Anyone else going? I'm leaving in just a couple of minutes.


----------



## scarysistersara (Aug 10, 2008)

Hi BlueFrog- did you buy anything? I went today and I was a little disappointed- there was less merchandise than usual and prices were pretty high. I wanted one of those huge angels in the last room buy the loading dock- this year they were $198.00, they usually go for under 100.00. I saw things that I bought in the past for under $10.00 going for $30.00 and up. I did enjoy walking around looking at some of the cool stuff, prices are supposed to be lower on Sunday


----------



## BlueFrog (Oct 20, 2009)

I'm actually a little bit frightened by how much I spent. Granted, I was picking up gift items, stuff for my house, and items for this year's AND next year's haunts, but still.... yikes. I'm going to start a thread in General about the haul once I've recovered.

I arrived at about 15 minutes before opening and it was clear they'd started well before the published start time, because people were walking out with armloads of stuff. 

I went back today for a few odds and ends and the place was as empty as a robbed tomb, and almost as quiet.
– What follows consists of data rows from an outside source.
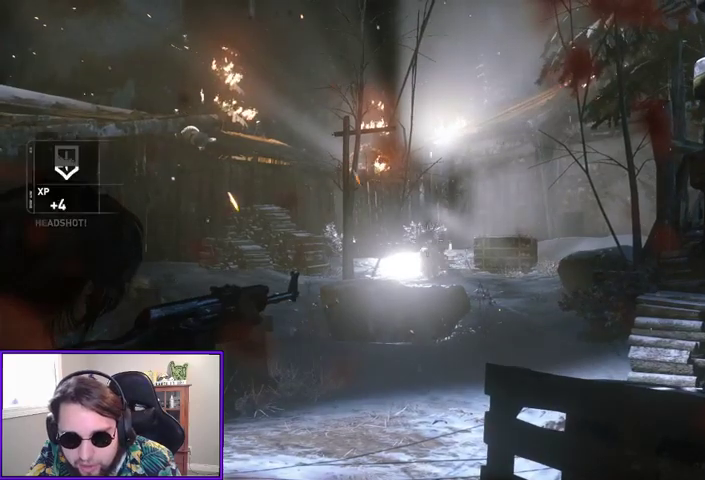
{"buttons": ["L2"], "left_stick": "center", "right_stick": "center", "events": []}
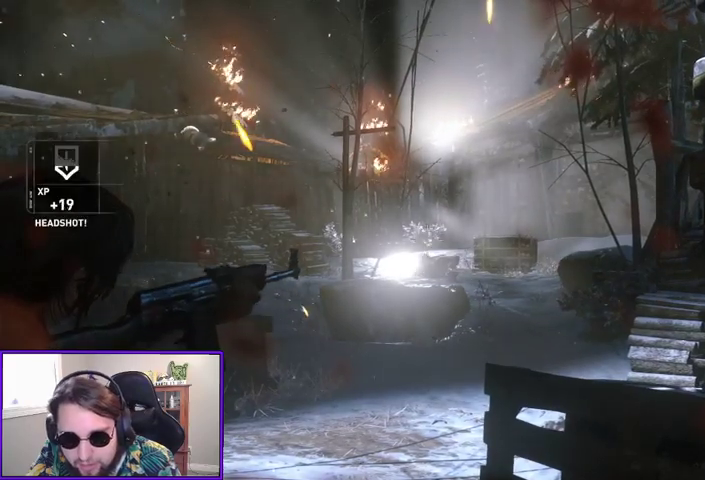
{"buttons": ["L2"], "left_stick": "center", "right_stick": "down", "events": [[400, "right_stick", "down"]]}
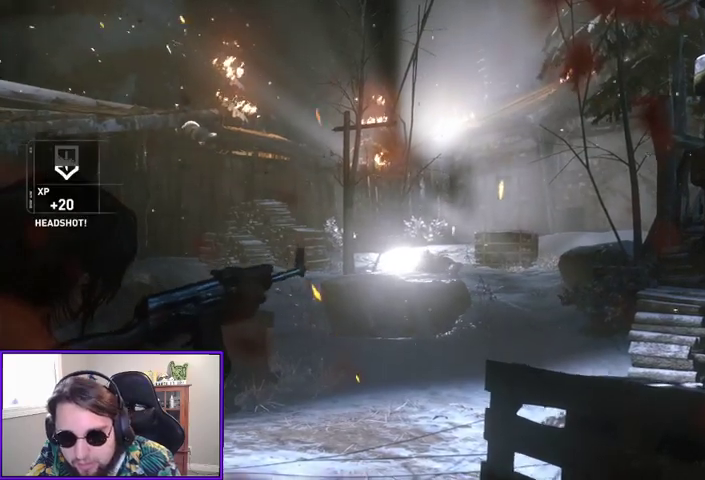
{"buttons": ["L2"], "left_stick": "center", "right_stick": "down", "events": [[67, "right_stick", "center"], [367, "right_stick", "down"]]}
I think the staff must have gotten the hint that the damaged merchandise was overpriced because they were already taking some deep discounts compared to yesterday. That may also be a response to criticisms about damaged examples of an item being marked for more $$ than mint overstock of the exact same thing! I noticed several items where that was the case, and overheard others mentioning it as well. 

Today I realized the swords for this set of armor are removeable and quite nice. For $40 for the set NIB I had to have them:

http://www.designtoscano.com/product/code/CL3480.do

I can't imagine there will be much left to be clearanced out tomorrow. I so wish I had space for that life-sized Komodo monitor with the bumped nose and broken tail.....

T


----------